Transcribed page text
++++++++++++++++++++

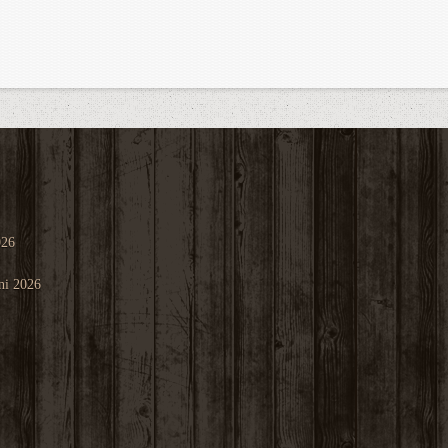
026
ni 2026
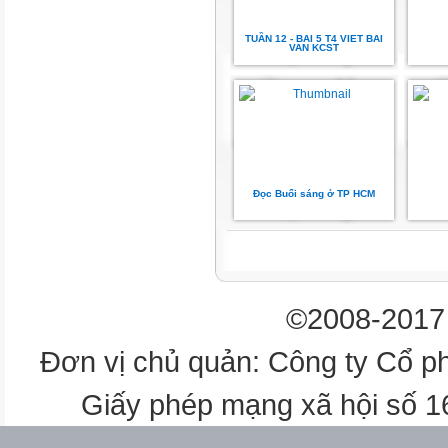
hứ … ngày … tháng … năm …
TUẦN 12 - BAI 5 T4 VIET BAI
Tiếng Việt
VAN KCST
Bài 8 – Tiết 1
HÃY LẮNG
NGHE
Âm thanh trong tự
Đọc Buổi sáng ở TP HCM
nhiên đầy sức sống,
làm lòng vui vẻ
LUYỆN ĐỌC
©2008-2017 
THÀNH TIẾNG
Đơn vị chủ quản: Công ty Cổ p
Mắt
dõi
Giấy phép mạng xã hội số 
Tai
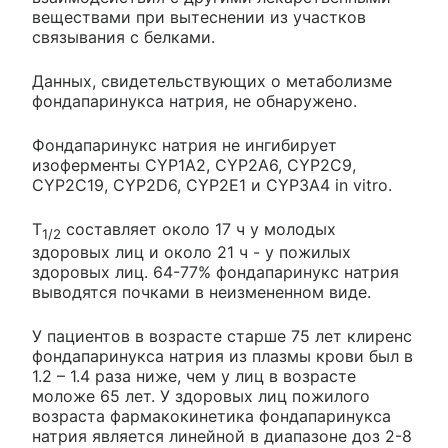
веществами при вытеснении из участков
связывания с белками.
Данных, свидетельствующих о метаболизме
фондапаринукса натрия, не обнаружено.
Фондапаринукс натрия не ингибирует
изоферменты CYP1A2, CYP2A6, CYP2C9,
CYP2C19, CYP2D6, CYP2E1 и CYP3A4 in vitro.
T
составляет около 17 ч у молодых
1/2
здоровых лиц и около 21 ч - у пожилых
здоровых лиц. 64-77% фондапаринукс натрия
выводятся почками в неизмененном виде.
У пациентов в возрасте старше 75 лет клиренс
фондапаринукса натрия из плазмы крови был в
1.2 – 1.4 раза ниже, чем у лиц в возрасте
моложе 65 лет. У здоровых лиц пожилого
возраста фармакокинетика фондапаринукса
натрия является линейной в диапазоне доз 2-8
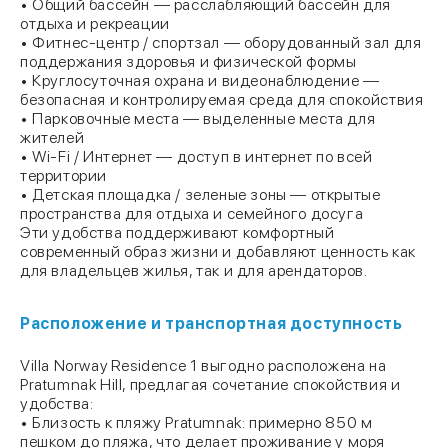
• Общий бассейн — расслабляющий бассейн для
отдыха и рекреации
• Фитнес-центр / спортзал — оборудованный зал для
поддержания здоровья и физической формы
• Круглосуточная охрана и видеонаблюдение —
безопасная и контролируемая среда для спокойствия
• Парковочные места — выделенные места для
жителей
• Wi-Fi / Интернет — доступ в интернет по всей
территории
• Детская площадка / зеленые зоны — открытые
пространства для отдыха и семейного досуга
Эти удобства поддерживают комфортный
современный образ жизни и добавляют ценность как
для владельцев жилья, так и для арендаторов.
Расположение и транспортная доступность
Villa Norway Residence 1 выгодно расположена на
Pratumnak Hill, предлагая сочетание спокойствия и
удобства:
• Близость к пляжу Pratumnak: примерно 850 м
пешком до пляжа, что делает проживание у моря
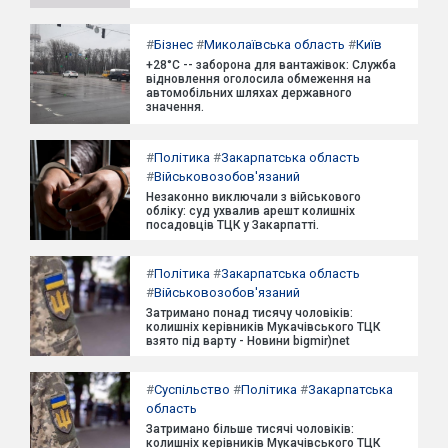
#
Бізнес
#
Миколаївська область
#
Київ
+28°C -- заборона для вантажівок: Служба
відновлення оголосила обмеження на
автомобільних шляхах державного
значення.
#
Політика
#
Закарпатська область
#
Військовозобов'язаний
Незаконно виключали з військового
обліку: суд ухвалив арешт колишніх
посадовців ТЦК у Закарпатті.
#
Політика
#
Закарпатська область
#
Військовозобов'язаний
Затримано понад тисячу чоловіків:
колишніх керівників Мукачівського ТЦК
взято під варту - Новини bigmir)net
#
Суспільство
#
Політика
#
Закарпатська
область
Затримано більше тисячі чоловіків:
колишніх керівників Мукачівського ТЦК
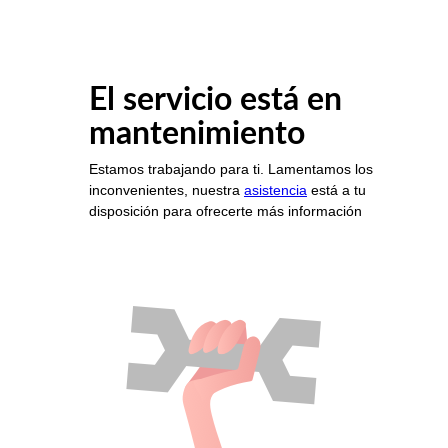
El servicio está en
mantenimiento
Estamos trabajando para ti. Lamentamos los
inconvenientes, nuestra
asistencia
está a tu
disposición para ofrecerte más información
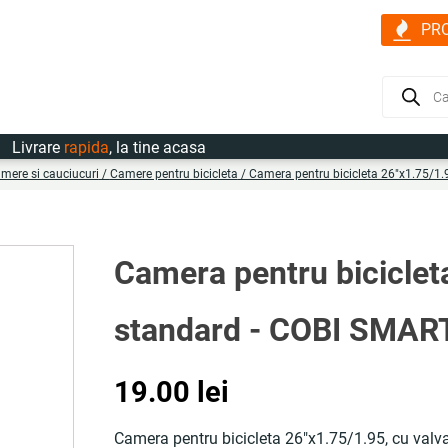
PR
Products
search
vrare
rapida
, la tine acasa
amere si cauciucuri
/
Camere pentru bicicleta
/ Camera pentru bicicleta 26"x1.75/1.
Camera pentru biciclet
standard - COBI SMA
19.00
lei
Camera pentru bicicleta 26"x1.75/1.95, cu valva 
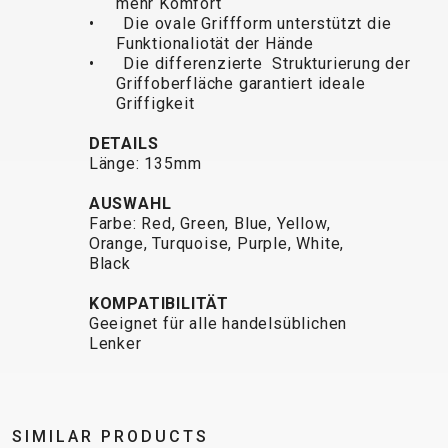
mehr Komfort
TRAIL
CROSS
155
• Die ovale Griffform unterstützt die
GRAVEL
XC
TREKKING
CM)
Funktionaliotät der Hände
URBAN
DIRT
CITY
24"
• Die differenzierte Strukturierung der
JUNIOR
(125-
Griffoberfläche garantiert ideale
Griffigkeit
145
CM)
DETAILS
20"
Länge: 135mm
(115-
AUSWAHL
135
Farbe: Red, Green, Blue, Yellow,
CM)
Orange, Turquoise, Purple, White,
Black
18"
(110-
KOMPATIBILITÄT
130
Geeignet für alle handelsüblichen
CM)
Lenker
16"
(105-
120
SIMILAR PRODUCTS
CM)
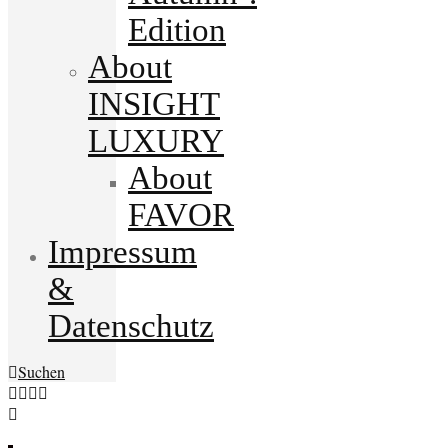
Edition
About
INSIGHT
LUXURY
About
FAVOR
Impressum
&
Datenschutz
Suchen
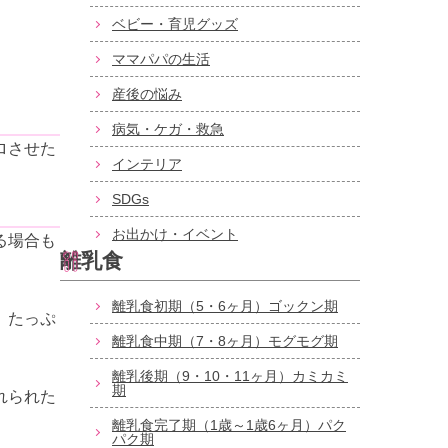
ベビー・育児グッズ
ママパパの生活
産後の悩み
病気・ケガ・救急
ロさせた
インテリア
SDGs
お出かけ・イベント
る場合も
離乳食
離乳食初期（5・6ヶ月）ゴックン期
。たっぷ
離乳食中期（7・8ヶ月）モグモグ期
離乳後期（9・10・11ヶ月）カミカミ
期
れられた
離乳食完了期（1歳～1歳6ヶ月）パク
パク期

++++++++++++++++++++

What is expected –
Can you find every line in the listing that contains the word "Camera" and copy each of those lines? Case counts.

Exercise result –
/ Camera pentru bicicleta 26"x1.75/1.
Camera pentru biciclet
Camera pentru bicicleta 26"x1.75/1.95, cu valva 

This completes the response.